French troops last week killed a top al Qaeda leader in northern Mali, the Pentagon confirmed on Monday.
French officials announced on Friday that two days earlier forces killed Abdelmalek Droukdal, the head of the extremist group’s affiliates in North Africa and the Sahel.
Droukdal was involved in all aspects of al Qaeda in the region, including financing, planning and carrying out terrorist attacks, according to a U.S. Africa Command statement.
“Droukdal was the engineer behind expanding [the group’s] ideology throughout the Sahel and Maghreb, and more recently into western Africa, where al-Qa’ida aligned elements have conducted attacks and kidnappings from Nigeria to Cote d’Ivoire,” Rear Adm. Heidi Berg, Africom’s director of intelligence, said in the statement.

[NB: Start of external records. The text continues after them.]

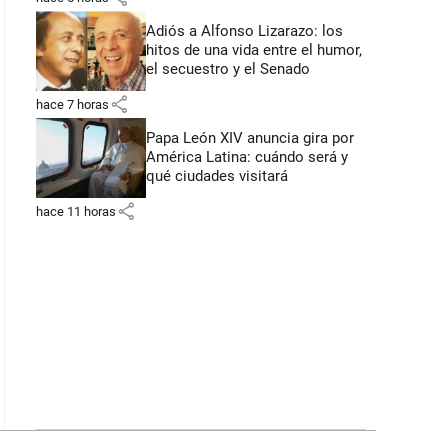
Adiós a Alfonso Lizarazo: los
hitos de una vida entre el humor,
el secuestro y el Senado
share
hace 7 horas
Papa León XIV anuncia gira por
América Latina: cuándo será y
qué ciudades visitará
share
hace 11 horas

“He was responsible for numerous attacks and the deaths of hundreds of innocent civilians.”
French Armed Forces Minister Florence Parly wrote on Twitter Friday that Droukdal died with “several of his close collaborators.”
The U.S. military provided intelligence for the mission.
“The cooperation that led to the elimination of this high-level al-Qa’ida leader shows the value of our partnerships and the return on investment these mutually beneficial relationships bring to U.S. and international security,” Maj. Gen. Dagvin Anderson, Special Operations Command Africa commander, said in the statement.
U.S. forces are in West Africa to train and assist security forces in an effort to quell extremist Islamic groups including Boko Haram and those that pledge loyalty to the Islamic State and al Qaeda.
Reports emerged late last year that Defense Secretary Mark Esper was mulling greatly reducing or completely withdrawing U.S. troops from West Africa — a plan that would focus on several hundred American troops deployed in Niger, Chad and Mali — though such a move has been met with pushback on Capitol Hill.